Monday 2 December 2013

CONNECTED AND SEPARATE IS A FINE BALANCE

In my last posting I told you about a counselling session I had some years ago with a woman who was desperately looking for some solutions (or so I at first assumed) to her unhappiness about her husband's drinking.I remembered listening to her recount how miserable she was and how much her husband's drinking was ruining everything about their life together. I listened for a good part of the session, appropriately I think - because a counselling therapist's first responsibility is to make an assessment of the situation in order to help her find the solutions she was searching for. An assessment requires data and a sense of the client's personal strengths and resources.

I told you that after about forty minutes of observing her high anxiety and listening to her obvious distress, I began cautiously to shift the conversation from her husband's  behaviour to hers.

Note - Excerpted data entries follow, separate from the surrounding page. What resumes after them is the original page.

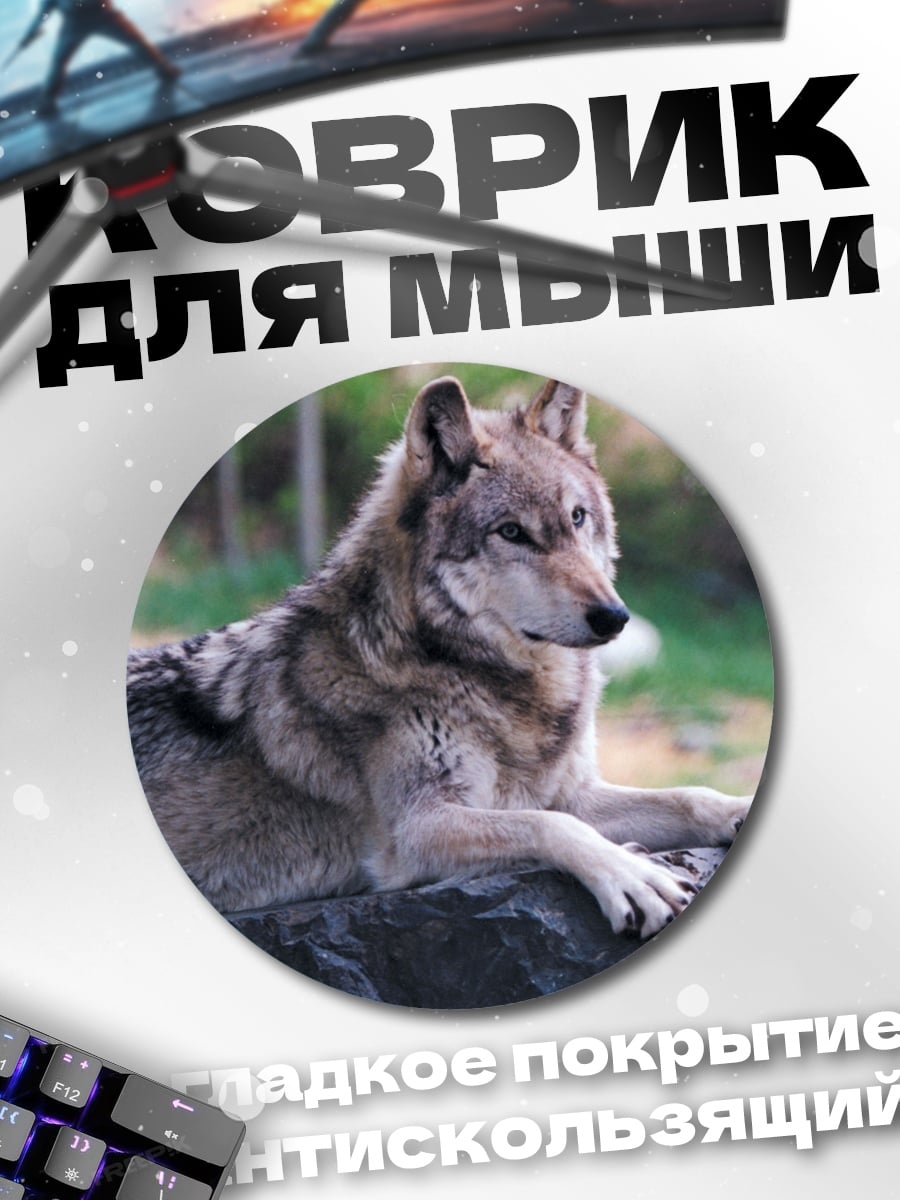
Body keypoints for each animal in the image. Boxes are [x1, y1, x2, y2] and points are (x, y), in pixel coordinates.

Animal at [128, 376, 752, 939]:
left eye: (577, 518)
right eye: (511, 532)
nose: (614, 617)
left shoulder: (572, 791)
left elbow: (688, 797)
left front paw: (740, 809)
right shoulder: (417, 834)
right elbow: (551, 826)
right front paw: (632, 876)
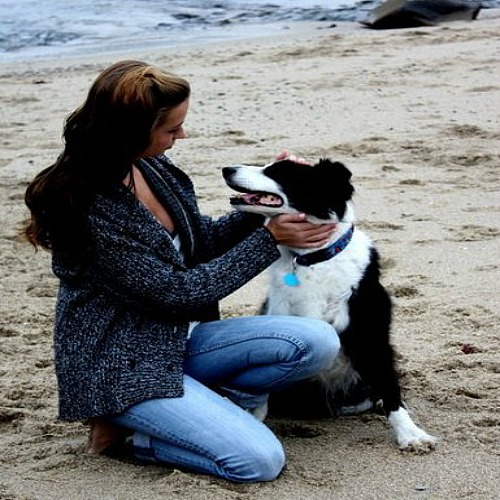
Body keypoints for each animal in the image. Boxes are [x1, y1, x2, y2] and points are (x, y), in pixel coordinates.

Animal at [223, 158, 438, 452]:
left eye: (277, 171)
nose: (226, 169)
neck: (311, 259)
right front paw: (254, 418)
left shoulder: (371, 334)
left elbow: (390, 387)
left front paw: (411, 434)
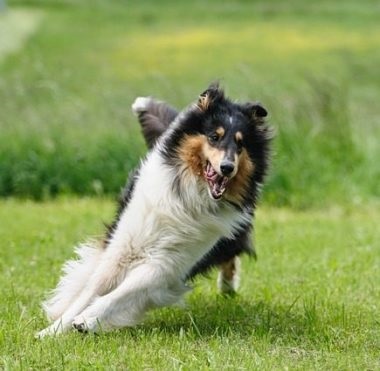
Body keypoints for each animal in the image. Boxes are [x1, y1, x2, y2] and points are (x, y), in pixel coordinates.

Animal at [36, 83, 270, 338]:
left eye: (240, 144)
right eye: (214, 137)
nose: (227, 168)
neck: (189, 197)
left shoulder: (167, 264)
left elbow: (122, 292)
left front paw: (87, 320)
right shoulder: (123, 247)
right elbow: (92, 289)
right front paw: (51, 331)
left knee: (232, 252)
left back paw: (227, 286)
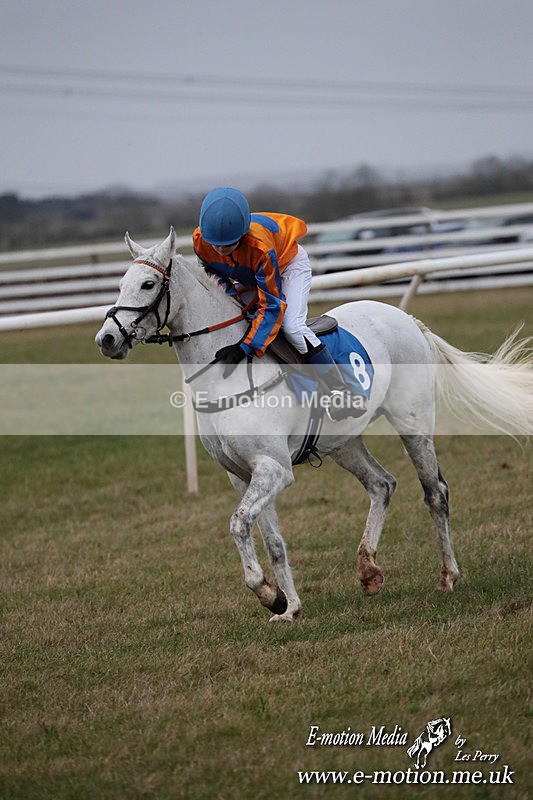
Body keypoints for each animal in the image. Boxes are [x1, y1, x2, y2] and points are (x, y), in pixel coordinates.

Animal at [95, 228, 532, 622]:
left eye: (148, 283)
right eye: (120, 284)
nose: (107, 339)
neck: (226, 372)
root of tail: (406, 317)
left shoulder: (273, 469)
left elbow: (238, 524)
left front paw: (267, 593)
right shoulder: (243, 475)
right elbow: (271, 540)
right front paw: (288, 607)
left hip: (414, 422)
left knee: (435, 493)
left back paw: (447, 576)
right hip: (343, 442)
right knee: (382, 484)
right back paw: (368, 570)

I did this because I had to begin to direct this conversation.

In a therapeutic relationship the therapist must take a directive role. Even though it can be a collaborative dialogue - the therapist is being paid to blaze a trail to a satisfactory conclusion for the client. And one can't do that by sitting passively and nodding wisely.  

To be sure, I could have decided to listen for the full sixty minutes, then make appointment after appointment with her to do the same thing. I could have remained a sympathetic listener and encouraged her to talk about how she felt when her husband drank and acted-out, which certainly could have been helpful to her.

But when addiction has infiltrated a relationship, or when the person in front of me - my client - expresses helplessness in the face of another's behaviour, it's really important to shift the direction of the conversation to my client's part and help them see that they do in fact have some choices. In other words, they may be powerless but they are never helpless. They may feel that way and they can give a mountain of evidence to prove it - but helplessness is a learned behaviour, whereas powerlessness is a profound spiritual reality at the core of human experience.

But I digress.

When addiction has infiltrated a relationship, probably the most difficult thing a loved-one of the addict has to do is take responsibility for themselves - their own behaviour and attitudes - and their own happiness and peace of mind. To put these things in the hands of another person - especially when that person is sick with addiction - is to invite suffering, chaos, disappointment, resentments and so on and so on ....

But as you saw from the conversation I told you about last time, taking responsibility for oneself and not waiting for, or expecting, another person to change is a tall order.

It is a hard road no doubt about it, but the rewards are immeasurable.

Now, to look at this stand-on-you-own-two-feet thing from a different angle: If you're old enough to remember how popular Kahlil Gibran's book The Prophet was in the 1960's you'll appreciate the timelessness of his poetry and his wisdom. I offer the following quote from his reflection on marriage - but it holds true as an ideal and a reminder for any intimate relationship between people:

Give your hearts, but not into each other's keeping. For only the hand of Life can contain your hearts.

And stand together yet not too near together: For the pillars of the temple stand apart, and the oak tree and the cypress grow not in each other's shadow.

No matter how close and intimate the relationship, it is important - not only for the individuals, but for the relationship - that each person has a deep and felt sense of themselves as separate from the other.